# Unlock Our Bootloaders



## Chubbs (Jul 29, 2011)

The tyranny of Motorola must be stopped. Please support us at http://www.change.or...e-bootloaders-2

Motorola is blocking consumers and developers of a feature the device is capable of doing, running custom kernels. Consumers and developers who bought Motorola smartphones are being cheated out of their freedom to modify their personal property. Motorola has unlocked some smartphone's bootloaders, but many are still locked. Through allowing people the opportunity to unlock their bootloaders, Motorola will encourage developers to use Motorola phones to develop on rather than other devices. It is time that Motorola unlocks all of their smartphone's bootloaders and gives people the right to modify their own personal property, a right that is inherent on millions of other smartphones produced by other companies.


----------



## aceoyame (Jun 23, 2011)

Won't happen due to VZW, petition them instead.


----------



## ImaComputa (Sep 8, 2011)

The DX is my first smart phone and I got it before I knew all about the locked down crap but the easy fix will just be never buying a moto phone again.

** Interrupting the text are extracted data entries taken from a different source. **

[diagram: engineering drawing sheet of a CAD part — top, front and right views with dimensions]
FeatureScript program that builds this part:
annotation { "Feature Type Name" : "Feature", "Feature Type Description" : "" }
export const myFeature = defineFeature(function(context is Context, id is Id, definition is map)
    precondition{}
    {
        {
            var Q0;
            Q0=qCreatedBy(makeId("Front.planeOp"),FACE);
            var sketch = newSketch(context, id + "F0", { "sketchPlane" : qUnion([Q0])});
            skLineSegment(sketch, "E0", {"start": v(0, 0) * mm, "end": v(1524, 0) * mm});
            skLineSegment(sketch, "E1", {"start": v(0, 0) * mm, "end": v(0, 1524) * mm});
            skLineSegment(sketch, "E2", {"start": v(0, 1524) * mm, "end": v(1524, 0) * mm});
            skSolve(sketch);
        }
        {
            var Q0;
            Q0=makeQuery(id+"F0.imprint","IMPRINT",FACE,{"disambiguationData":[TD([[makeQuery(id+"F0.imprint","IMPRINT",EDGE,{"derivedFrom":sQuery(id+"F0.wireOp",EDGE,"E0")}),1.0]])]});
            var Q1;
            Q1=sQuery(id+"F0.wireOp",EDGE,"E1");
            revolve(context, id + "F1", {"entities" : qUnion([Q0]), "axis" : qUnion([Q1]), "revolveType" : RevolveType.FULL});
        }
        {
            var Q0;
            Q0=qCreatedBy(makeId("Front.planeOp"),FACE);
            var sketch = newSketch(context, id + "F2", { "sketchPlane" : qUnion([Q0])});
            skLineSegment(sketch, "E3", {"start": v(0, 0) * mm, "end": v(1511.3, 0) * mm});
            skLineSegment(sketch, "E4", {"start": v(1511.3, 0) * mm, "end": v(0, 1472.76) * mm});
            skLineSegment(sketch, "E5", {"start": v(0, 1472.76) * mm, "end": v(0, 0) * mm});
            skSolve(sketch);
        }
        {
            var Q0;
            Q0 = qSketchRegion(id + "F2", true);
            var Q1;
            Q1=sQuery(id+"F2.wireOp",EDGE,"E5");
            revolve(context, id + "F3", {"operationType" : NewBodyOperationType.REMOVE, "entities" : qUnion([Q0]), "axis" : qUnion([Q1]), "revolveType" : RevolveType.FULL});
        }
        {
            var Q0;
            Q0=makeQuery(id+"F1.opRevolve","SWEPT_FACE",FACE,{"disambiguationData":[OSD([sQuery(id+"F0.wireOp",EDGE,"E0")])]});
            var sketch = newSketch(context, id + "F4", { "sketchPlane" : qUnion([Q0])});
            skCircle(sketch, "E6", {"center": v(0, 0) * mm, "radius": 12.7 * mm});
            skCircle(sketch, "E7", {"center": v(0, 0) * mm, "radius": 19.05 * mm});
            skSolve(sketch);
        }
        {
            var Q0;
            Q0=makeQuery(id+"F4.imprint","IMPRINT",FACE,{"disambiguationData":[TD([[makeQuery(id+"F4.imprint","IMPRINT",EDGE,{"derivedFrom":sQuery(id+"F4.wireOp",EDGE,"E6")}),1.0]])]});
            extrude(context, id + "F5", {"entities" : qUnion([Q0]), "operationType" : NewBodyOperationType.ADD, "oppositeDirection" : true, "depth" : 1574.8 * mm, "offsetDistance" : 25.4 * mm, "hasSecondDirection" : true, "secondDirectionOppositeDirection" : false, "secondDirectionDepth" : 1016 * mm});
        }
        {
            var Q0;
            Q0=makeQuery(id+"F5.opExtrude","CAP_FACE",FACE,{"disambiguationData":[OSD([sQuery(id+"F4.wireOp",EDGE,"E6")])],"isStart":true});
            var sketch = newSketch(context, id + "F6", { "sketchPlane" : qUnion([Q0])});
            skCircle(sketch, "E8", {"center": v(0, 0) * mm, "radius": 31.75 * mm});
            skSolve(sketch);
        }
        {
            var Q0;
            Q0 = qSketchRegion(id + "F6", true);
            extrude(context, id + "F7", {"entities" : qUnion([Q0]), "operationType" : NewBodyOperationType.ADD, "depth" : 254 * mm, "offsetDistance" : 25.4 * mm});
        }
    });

This one will be my last


----------



## bobAbooey (Jun 15, 2011)

Sane boat. Not sure if I will never buy one again but my next will be the nexus. Which will be in 12 months, haha.


----------



## TwinShadow (Oct 17, 2011)

aceoyame said:


> Won't happen due to VZW, petition them instead.


Agreed. I'm sure Motorola is more than happy to provide methods of unlocking bootloaders, but it is most likely Verizon alone that's causing it. Why its discriminating on Motorola is beyond me..


----------



## -TSON- (Jul 24, 2011)

I'm pretty sure we've reached EOL anyway, so I doubt we'll get another bugfix update, you can forget about the bootloader.


----------



## UnfedBear67 (Jul 31, 2011)

I wish someone inside would "release" this way and let the users choose the fait of their devices.


----------



## djxsilence (Oct 24, 2011)

UnfedBear67 said:


> I wish someone inside would "release" this way and let the users choose the fait of their devices.


Yea we all do. But honestly, unless they have some serious computer cover behind them and a sick alleby to cover themselves, no one is gonna risk their job for the sake of the community. Sad reality but.. thats the way it is


----------